Samedi 20 septembre, des milliers de Genevois et Lausannois ont descendu dans les rues pour protester contre l’absence d’action face aux changements climatiques. Une mobilisation qui intervient au lendemain d’un constat sans appel : l’été 2026 a été le plus chaud jamais enregistré en Suisse, surpassant même l’événement record de 2003.
Ce sursaut citoyen en Suisse romande traduit une frustration croissante face à la situation. Le SECO a certes relevé nettement ses prévisions de croissance pour 2026 à 1,7%, signalant une certaine résilience économique. Cependant, les chiffres macro-économiques sonnent creux pour une génération confrontée à des extrêmes climatiques qui bouleversent son quotidien.
Malgré la présence sur les pancartes de revendications environnementales, les slogans samedi renvoyaient aussi à une préoccupation plus large : celle d’une Suisse romande capable d’action face aux menaces existentielles. En effet, le climat d’embauche se dégrade dans la région, avec le recul le plus marqué en Romandie (moins 32%), où l’horlogerie et les services haut de gamme demeurent au cœur de l’économie.
Le tableau économique régional s’assombrit. Là où la Suisse romande avait vu son PIB augmenter de 49,5% en termes réels entre 2005 et 2024, plus que la moyenne suisse, et où l’emploi avait progressé de 37,4%, les perspectives se ternissent.
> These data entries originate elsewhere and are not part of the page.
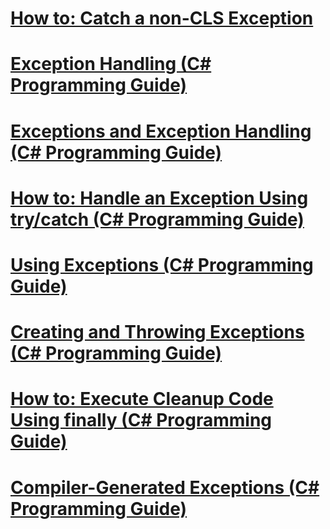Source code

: # [How to: Catch a non-CLS Exception](how-to-catch-a-non-cls-exception.md)
# [Exception Handling (C# Programming Guide)](exception-handling.md)
# [Exceptions and Exception Handling (C# Programming Guide)](exceptions-and-exception-handling.md)
# [How to: Handle an Exception Using try/catch (C# Programming Guide)](how-to-handle-an-exception-using-try-catch-csharp-programming-guide.md)
# [Using Exceptions (C# Programming Guide)](using-exceptions.md)
# [Creating and Throwing Exceptions (C# Programming Guide)](creating-and-throwing-exceptions.md)
# [How to: Execute Cleanup Code Using finally (C# Programming Guide)](how-to-execute-cleanup-code-using-finally.md)
# [Compiler-Generated Exceptions (C# Programming Guide)](compiler-generated-exceptions.md)
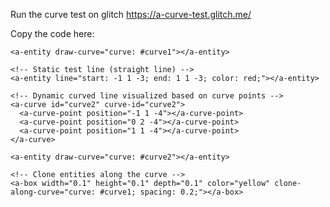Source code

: Run the curve test on glitch https://a-curve-test.glitch.me/

Copy the code here:


<!DOCTYPE html>
<html>
<head>
  <title>A-Frame Curve and Sphere Test Scene</title>
  <script src="https://aframe.io/releases/1.5.0/aframe.min.js"></script>
  <script src="https://cdn.jsdelivr.net/gh/v5ma/v5ma.github.io@master/aframe-curve-component-2024/curve3May2024.js"></script>
</head>
<body>
  <a-scene>
    <!-- Define the curve with several points and attach the draw-curve component -->
    <a-curve id="curve1" curve-id="curve1">
      <a-curve-point position="-1 1 -3">
        <a-sphere radius="0.1" color="green"></a-sphere>
      </a-curve-point>
      <a-curve-point position="-0.7 1.7 -3">
        <a-sphere radius="0.1" color="green"></a-sphere>
      </a-curve-point>
      <a-curve-point position="0 2 -3">
        <a-sphere radius="0.1" color="green"></a-sphere>
      </a-curve-point>
      <a-curve-point position="0.7 1.7 -3">
        <a-sphere radius="0.1" color="green"></a-sphere>
      </a-curve-point>
      <a-curve-point position="1 1 -3">
        <a-sphere radius="0.1" color="green"></a-sphere>
      </a-curve-point>
      <a-curve-point position="1.4 2 -3">
        <a-sphere radius="0.1" color="green"></a-sphere>
      </a-curve-point>
    </a-curve>

    <a-entity draw-curve="curve: #curve1"></a-entity>

    <!-- Static test line (straight line) -->
    <a-entity line="start: -1 1 -3; end: 1 1 -3; color: red;"></a-entity>

    <!-- Dynamic curved line visualized based on curve points -->
    <a-curve id="curve2" curve-id="curve2">
      <a-curve-point position="-1 1 -4"></a-curve-point>
      <a-curve-point position="0 2 -4"></a-curve-point>
      <a-curve-point position="1 1 -4"></a-curve-point>
    </a-curve>

    <a-entity draw-curve="curve: #curve2"></a-entity>

    <!-- Clone entities along the curve -->
    <a-box width="0.1" height="0.1" depth="0.1" color="yellow" clone-along-curve="curve: #curve1; spacing: 0.2;"></a-box>
  </a-scene>
</body>
</html>


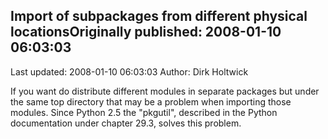 ## Import of subpackages from different physical locationsOriginally published: 2008-01-10 06:03:03 
Last updated: 2008-01-10 06:03:03 
Author: Dirk Holtwick 
 
If you want do distribute different modules in separate packages but under the same top directory that may be a problem when importing those modules. Since Python 2.5 the "pkgutil", described in the Python documentation under chapter 29.3, solves this problem.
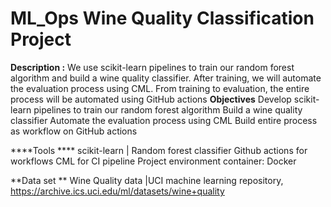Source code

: # ML_Ops Wine Quality Classification Project 
**Description :**
We use scikit-learn pipelines to train our random forest algorithm and build a wine quality classifier. After training, we will automate the evaluation process using CML. 
From training to evaluation, the entire process will be automated using GitHub actions
**Objectives**
Develop scikit-learn pipelines to train our random forest algorithm
Build a wine quality classifier 
Automate the evaluation process using CML
Build entire  process as workflow  on GitHub actions

****Tools ****
scikit-learn | Random forest classifier 
Github actions for workflows
CML for CI pipeline
Project environment container: Docker

**Data set **
Wine Quality data |UCI machine learning repository, https://archive.ics.uci.edu/ml/datasets/wine+quality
Au quatrième trimestre 2025, les perspectives nettes d’emploi ont baissé de 7 points de pourcentage pour s’établir à 26%.
Les manifestants romands, nombreux samedi, ne protestaient pas seulement contre un été torride. Ils exprimaient une exigence : que les pouvoirs publics et les acteurs économiques cessent de repousser les transformations structurelles nécessaires. Face à un climat qui bascule et une économie qui ralentit, l’urgence climatique n’est plus un sujet d’avenir, mais une question d’aujourd’hui.